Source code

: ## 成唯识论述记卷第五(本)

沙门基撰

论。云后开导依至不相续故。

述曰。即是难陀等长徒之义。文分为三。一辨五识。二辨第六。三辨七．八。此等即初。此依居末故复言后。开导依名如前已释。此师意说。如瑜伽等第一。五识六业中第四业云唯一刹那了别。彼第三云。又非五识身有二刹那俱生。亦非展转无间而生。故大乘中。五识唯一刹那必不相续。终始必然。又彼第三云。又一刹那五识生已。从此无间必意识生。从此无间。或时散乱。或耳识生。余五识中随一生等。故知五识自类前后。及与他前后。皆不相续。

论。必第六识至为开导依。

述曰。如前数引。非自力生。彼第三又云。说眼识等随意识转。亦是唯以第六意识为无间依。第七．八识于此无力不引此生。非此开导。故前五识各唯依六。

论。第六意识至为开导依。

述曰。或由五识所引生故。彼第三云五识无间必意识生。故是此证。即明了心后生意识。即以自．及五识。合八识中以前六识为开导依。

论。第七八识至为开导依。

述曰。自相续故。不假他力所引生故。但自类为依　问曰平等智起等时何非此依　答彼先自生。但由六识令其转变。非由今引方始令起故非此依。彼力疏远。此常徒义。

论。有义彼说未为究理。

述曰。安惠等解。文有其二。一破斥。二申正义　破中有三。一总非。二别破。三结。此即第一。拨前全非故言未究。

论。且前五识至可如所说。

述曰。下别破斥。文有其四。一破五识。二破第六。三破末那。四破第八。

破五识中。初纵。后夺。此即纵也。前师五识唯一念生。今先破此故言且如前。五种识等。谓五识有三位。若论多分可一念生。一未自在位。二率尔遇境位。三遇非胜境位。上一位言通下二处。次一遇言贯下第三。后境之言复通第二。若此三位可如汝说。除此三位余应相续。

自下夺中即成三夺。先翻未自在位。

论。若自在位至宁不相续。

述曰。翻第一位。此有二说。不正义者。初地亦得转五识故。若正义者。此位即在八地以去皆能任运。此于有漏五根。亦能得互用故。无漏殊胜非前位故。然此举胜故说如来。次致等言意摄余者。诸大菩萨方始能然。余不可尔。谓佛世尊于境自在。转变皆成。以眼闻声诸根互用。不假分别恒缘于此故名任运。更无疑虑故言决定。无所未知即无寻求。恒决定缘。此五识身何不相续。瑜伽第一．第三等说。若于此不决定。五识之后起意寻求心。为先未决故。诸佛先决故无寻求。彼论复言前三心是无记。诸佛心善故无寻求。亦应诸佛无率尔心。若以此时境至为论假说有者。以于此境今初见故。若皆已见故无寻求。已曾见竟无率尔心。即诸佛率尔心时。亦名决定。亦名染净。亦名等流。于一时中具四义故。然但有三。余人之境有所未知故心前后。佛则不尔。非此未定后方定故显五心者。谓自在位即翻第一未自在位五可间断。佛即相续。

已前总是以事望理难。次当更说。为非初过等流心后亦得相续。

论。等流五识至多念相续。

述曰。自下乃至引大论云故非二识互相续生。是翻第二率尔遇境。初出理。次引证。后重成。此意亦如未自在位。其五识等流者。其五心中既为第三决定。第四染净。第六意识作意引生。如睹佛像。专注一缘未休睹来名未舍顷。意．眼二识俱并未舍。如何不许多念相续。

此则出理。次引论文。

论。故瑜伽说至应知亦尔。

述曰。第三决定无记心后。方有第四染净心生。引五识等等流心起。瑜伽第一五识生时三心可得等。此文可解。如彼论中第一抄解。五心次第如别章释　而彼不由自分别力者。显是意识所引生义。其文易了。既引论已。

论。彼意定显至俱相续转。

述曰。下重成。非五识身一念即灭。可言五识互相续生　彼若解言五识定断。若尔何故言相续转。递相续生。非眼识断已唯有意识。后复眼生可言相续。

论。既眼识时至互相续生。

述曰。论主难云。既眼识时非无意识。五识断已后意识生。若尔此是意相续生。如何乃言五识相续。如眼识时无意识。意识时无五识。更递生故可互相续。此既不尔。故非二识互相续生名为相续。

—————

Request: Each line of the data is to be retyped exactly.

Result:
Source code

: ## 成唯识论述记卷第五(本)

沙门基撰

论。云后开导依至不相续故。

述曰。即是难陀等长徒之义。文分为三。一辨五识。二辨第六。三辨七．八。此等即初。此依居末故复言后。开导依名如前已释。此师意说。如瑜伽等第一。五识六业中第四业云唯一刹那了别。彼第三云。又非五识身有二刹那俱生。亦非展转无间而生。故大乘中。五识唯一刹那必不相续。终始必然。又彼第三云。又一刹那五识生已。从此无间必意识生。从此无间。或时散乱。或耳识生。余五识中随一生等。故知五识自类前后。及与他前后。皆不相续。

论。必第六识至为开导依。

述曰。如前数引。非自力生。彼第三又云。说眼识等随意识转。亦是唯以第六意识为无间依。第七．八识于此无力不引此生。非此开导。故前五识各唯依六。

论。第六意识至为开导依。

述曰。或由五识所引生故。彼第三云五识无间必意识生。故是此证。即明了心后生意识。即以自．及五识。合八识中以前六识为开导依。

论。第七八识至为开导依。

述曰。自相续故。不假他力所引生故。但自类为依　问曰平等智起等时何非此依　答彼先自生。但由六识令其转变。非由今引方始令起故非此依。彼力疏远。此常徒义。

论。有义彼说未为究理。

述曰。安惠等解。文有其二。一破斥。二申正义　破中有三。一总非。二别破。三结。此即第一。拨前全非故言未究。

论。且前五识至可如所说。

述曰。下别破斥。文有其四。一破五识。二破第六。三破末那。四破第八。

破五识中。初纵。后夺。此即纵也。前师五识唯一念生。今先破此故言且如前。五种识等。谓五识有三位。若论多分可一念生。一未自在位。二率尔遇境位。三遇非胜境位。上一位言通下二处。次一遇言贯下第三。后境之言复通第二。若此三位可如汝说。除此三位余应相续。

自下夺中即成三夺。先翻未自在位。

论。若自在位至宁不相续。

述曰。翻第一位。此有二说。不正义者。初地亦得转五识故。若正义者。此位即在八地以去皆能任运。此于有漏五根。亦能得互用故。无漏殊胜非前位故。然此举胜故说如来。次致等言意摄余者。诸大菩萨方始能然。余不可尔。谓佛世尊于境自在。转变皆成。以眼闻声诸根互用。不假分别恒缘于此故名任运。更无疑虑故言决定。无所未知即无寻求。恒决定缘。此五识身何不相续。瑜伽第一．第三等说。若于此不决定。五识之后起意寻求心。为先未决故。诸佛先决故无寻求。彼论复言前三心是无记。诸佛心善故无寻求。亦应诸佛无率尔心。若以此时境至为论假说有者。以于此境今初见故。若皆已见故无寻求。已曾见竟无率尔心。即诸佛率尔心时。亦名决定。亦名染净。亦名等流。于一时中具四义故。然但有三。余人之境有所未知故心前后。佛则不尔。非此未定后方定故显五心者。谓自在位即翻第一未自在位五可间断。佛即相续。

已前总是以事望理难。次当更说。为非初过等流心后亦得相续。

论。等流五识至多念相续。

述曰。自下乃至引大论云故非二识互相续生。是翻第二率尔遇境。初出理。次引证。后重成。此意亦如未自在位。其五识等流者。其五心中既为第三决定。第四染净。第六意识作意引生。如睹佛像。专注一缘未休睹来名未舍顷。意．眼二识俱并未舍。如何不许多念相续。

此则出理。次引论文。

论。故瑜伽说至应知亦尔。

述曰。第三决定无记心后。方有第四染净心生。引五识等等流心起。瑜伽第一五识生时三心可得等。此文可解。如彼论中第一抄解。五心次第如别章释　而彼不由自分别力者。显是意识所引生义。其文易了。既引论已。

论。彼意定显至俱相续转。

述曰。下重成。非五识身一念即灭。可言五识互相续生　彼若解言五识定断。若尔何故言相续转。递相续生。非眼识断已唯有意识。后复眼生可言相续。

论。既眼识时至互相续生。

述曰。论主难云。既眼识时非无意识。五识断已后意识生。若尔此是意相续生。如何乃言五识相续。如眼识时无意识。意识时无五识。更递生故可互相续。此既不尔。故非二识互相续生名为相续。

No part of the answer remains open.